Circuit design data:

━━━━━━━━━━━━━━━━

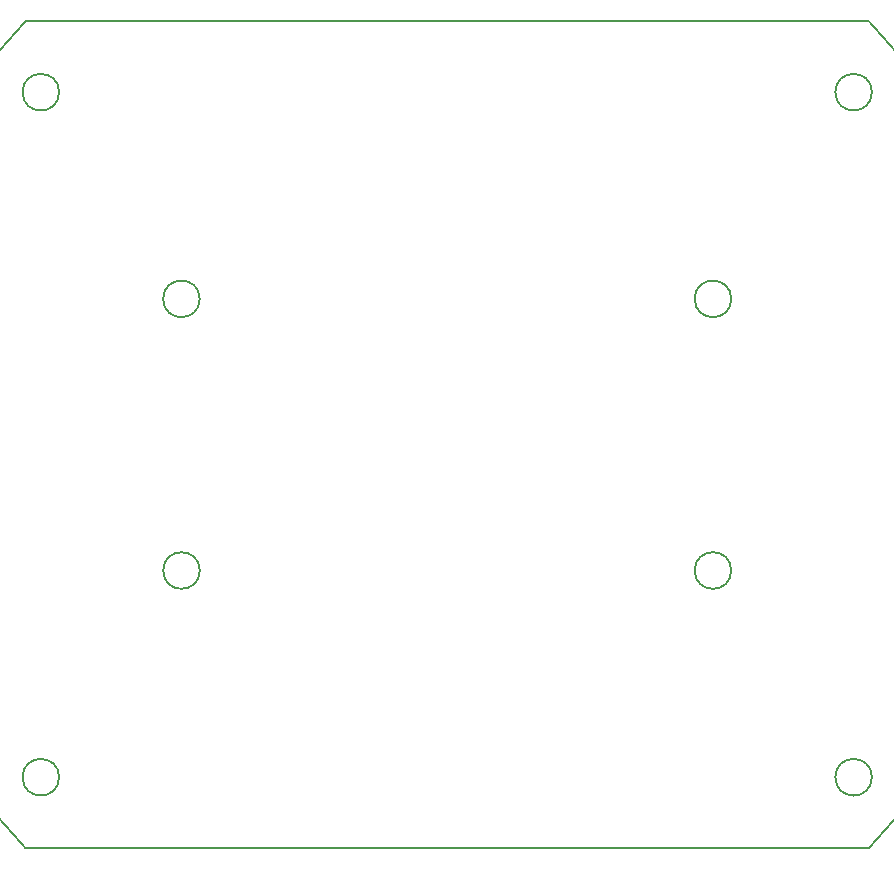
<source format=gbr>
G04 #@! TF.GenerationSoftware,KiCad,Pcbnew,(5.0.0)*
G04 #@! TF.CreationDate,2018-08-08T12:39:15+01:00*
G04 #@! TF.ProjectId,domenode,646F6D656E6F64652E6B696361645F70,rev?*
G04 #@! TF.SameCoordinates,Original*
G04 #@! TF.FileFunction,Profile,NP*
%FSLAX46Y46*%
G04 Gerber Fmt 4.6, Leading zero omitted, Abs format (unit mm)*
G04 Created by KiCad (PCBNEW (5.0.0)) date 08/08/18 12:39:15*
%MOMM*%
%LPD*%
G01*
G04 APERTURE LIST*
%ADD10C,0.200000*%
G04 APERTURE END LIST*
D10*
X115641799Y-76003600D02*
G75*
G03X115641799Y-76003600I-1550000J0D01*
G01*
X127551100Y-93503600D02*
G75*
G03X127551100Y-93503600I-1550000J0D01*
G01*
X115641799Y-134003600D02*
G75*
G03X115641799Y-134003600I-1550000J0D01*
G01*
X112793958Y-140003600D02*
G75*
G02X112793958Y-70003600I35707142J35000000D01*
G01*
X184460401Y-134003600D02*
G75*
G03X184460401Y-134003600I-1550000J0D01*
G01*
X112793958Y-70003600D02*
X184208242Y-70003600D01*
X184208242Y-140003600D02*
X112793958Y-140003600D01*
X172551100Y-116503600D02*
G75*
G03X172551100Y-116503600I-1550000J0D01*
G01*
X127551100Y-116503600D02*
G75*
G03X127551100Y-116503600I-1550000J0D01*
G01*
X172551100Y-93503600D02*
G75*
G03X172551100Y-93503600I-1550000J0D01*
G01*
X184208242Y-70003600D02*
G75*
G02X184208242Y-140003600I-35707142J-35000000D01*
G01*
X184460401Y-76003600D02*
G75*
G03X184460401Y-76003600I-1550000J0D01*
G01*
M02*

</source>
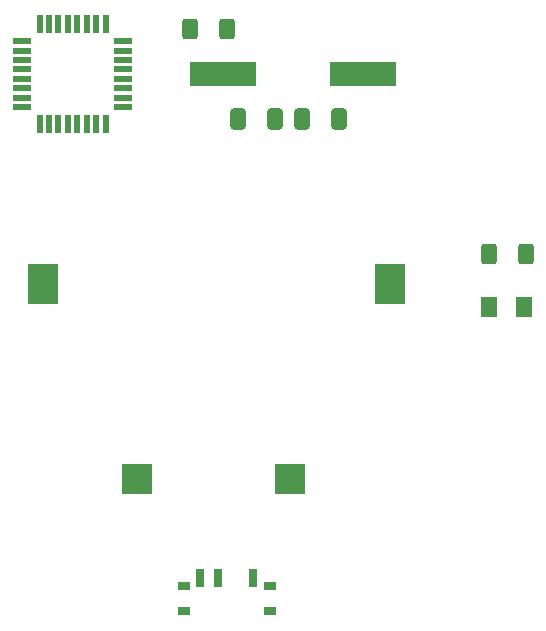
<source format=gbr>
%TF.GenerationSoftware,KiCad,Pcbnew,(6.0.0)*%
%TF.CreationDate,2022-03-26T12:46:50-04:00*%
%TF.ProjectId,old,6f6c642e-6b69-4636-9164-5f7063625858,rev?*%
%TF.SameCoordinates,Original*%
%TF.FileFunction,Paste,Bot*%
%TF.FilePolarity,Positive*%
%FSLAX46Y46*%
G04 Gerber Fmt 4.6, Leading zero omitted, Abs format (unit mm)*
G04 Created by KiCad (PCBNEW (6.0.0)) date 2022-03-26 12:46:50*
%MOMM*%
%LPD*%
G01*
G04 APERTURE LIST*
G04 Aperture macros list*
%AMRoundRect*
0 Rectangle with rounded corners*
0 $1 Rounding radius*
0 $2 $3 $4 $5 $6 $7 $8 $9 X,Y pos of 4 corners*
0 Add a 4 corners polygon primitive as box body*
4,1,4,$2,$3,$4,$5,$6,$7,$8,$9,$2,$3,0*
0 Add four circle primitives for the rounded corners*
1,1,$1+$1,$2,$3*
1,1,$1+$1,$4,$5*
1,1,$1+$1,$6,$7*
1,1,$1+$1,$8,$9*
0 Add four rect primitives between the rounded corners*
20,1,$1+$1,$2,$3,$4,$5,0*
20,1,$1+$1,$4,$5,$6,$7,0*
20,1,$1+$1,$6,$7,$8,$9,0*
20,1,$1+$1,$8,$9,$2,$3,0*%
G04 Aperture macros list end*
%ADD10R,5.620000X2.000000*%
%ADD11R,2.500000X2.500000*%
%ADD12R,0.700000X1.500000*%
%ADD13R,1.000000X0.800000*%
%ADD14RoundRect,0.250000X0.400000X0.625000X-0.400000X0.625000X-0.400000X-0.625000X0.400000X-0.625000X0*%
%ADD15RoundRect,0.250000X0.412500X0.650000X-0.412500X0.650000X-0.412500X-0.650000X0.412500X-0.650000X0*%
%ADD16RoundRect,0.250001X0.462499X0.624999X-0.462499X0.624999X-0.462499X-0.624999X0.462499X-0.624999X0*%
%ADD17RoundRect,0.250000X-0.412500X-0.650000X0.412500X-0.650000X0.412500X0.650000X-0.412500X0.650000X0*%
%ADD18RoundRect,0.250000X-0.400000X-0.625000X0.400000X-0.625000X0.400000X0.625000X-0.400000X0.625000X0*%
%ADD19R,2.600000X3.500000*%
%ADD20R,1.600000X0.550000*%
%ADD21R,0.550000X1.600000*%
G04 APERTURE END LIST*
D10*
%TO.C,Y1*%
X145697500Y-80010000D03*
X157572500Y-80010000D03*
%TD*%
D11*
%TO.C,LS1*%
X138430000Y-114300000D03*
X151430000Y-114300000D03*
%TD*%
D12*
%TO.C,S1*%
X148300000Y-122680000D03*
X145300000Y-122680000D03*
X143800000Y-122680000D03*
D13*
X149700000Y-123380000D03*
X149700000Y-125480000D03*
X142400000Y-125480000D03*
X142400000Y-123380000D03*
%TD*%
D14*
%TO.C,R1*%
X146050000Y-76200000D03*
X142950000Y-76200000D03*
%TD*%
D15*
%TO.C,C2*%
X155525000Y-83820000D03*
X152400000Y-83820000D03*
%TD*%
D16*
%TO.C,D5*%
X171250000Y-99695000D03*
X168275000Y-99695000D03*
%TD*%
D17*
%TO.C,C1*%
X147027500Y-83820000D03*
X150152500Y-83820000D03*
%TD*%
D18*
%TO.C,R6*%
X168275000Y-95250000D03*
X171375000Y-95250000D03*
%TD*%
D19*
%TO.C,BT1*%
X159857500Y-97790000D03*
X130457500Y-97790000D03*
%TD*%
D20*
%TO.C,U1*%
X137247500Y-77210000D03*
X137247500Y-78010000D03*
X137247500Y-78810000D03*
X137247500Y-79610000D03*
X137247500Y-80410000D03*
X137247500Y-81210000D03*
X137247500Y-82010000D03*
X137247500Y-82810000D03*
D21*
X135797500Y-84260000D03*
X134997500Y-84260000D03*
X134197500Y-84260000D03*
X133397500Y-84260000D03*
X132597500Y-84260000D03*
X131797500Y-84260000D03*
X130997500Y-84260000D03*
X130197500Y-84260000D03*
D20*
X128747500Y-82810000D03*
X128747500Y-82010000D03*
X128747500Y-81210000D03*
X128747500Y-80410000D03*
X128747500Y-79610000D03*
X128747500Y-78810000D03*
X128747500Y-78010000D03*
X128747500Y-77210000D03*
D21*
X130197500Y-75760000D03*
X130997500Y-75760000D03*
X131797500Y-75760000D03*
X132597500Y-75760000D03*
X133397500Y-75760000D03*
X134197500Y-75760000D03*
X134997500Y-75760000D03*
X135797500Y-75760000D03*
%TD*%
M02*

</source>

━━━━━━━━━━━━━━━━

Problem: From the data above, show each line that contains "corners".

Worked solution:
0 Rectangle with rounded corners*
0 $2 $3 $4 $5 $6 $7 $8 $9 X,Y pos of 4 corners*
0 Add a 4 corners polygon primitive as box body*
0 Add four circle primitives for the rounded corners*
0 Add four rect primitives between the rounded corners*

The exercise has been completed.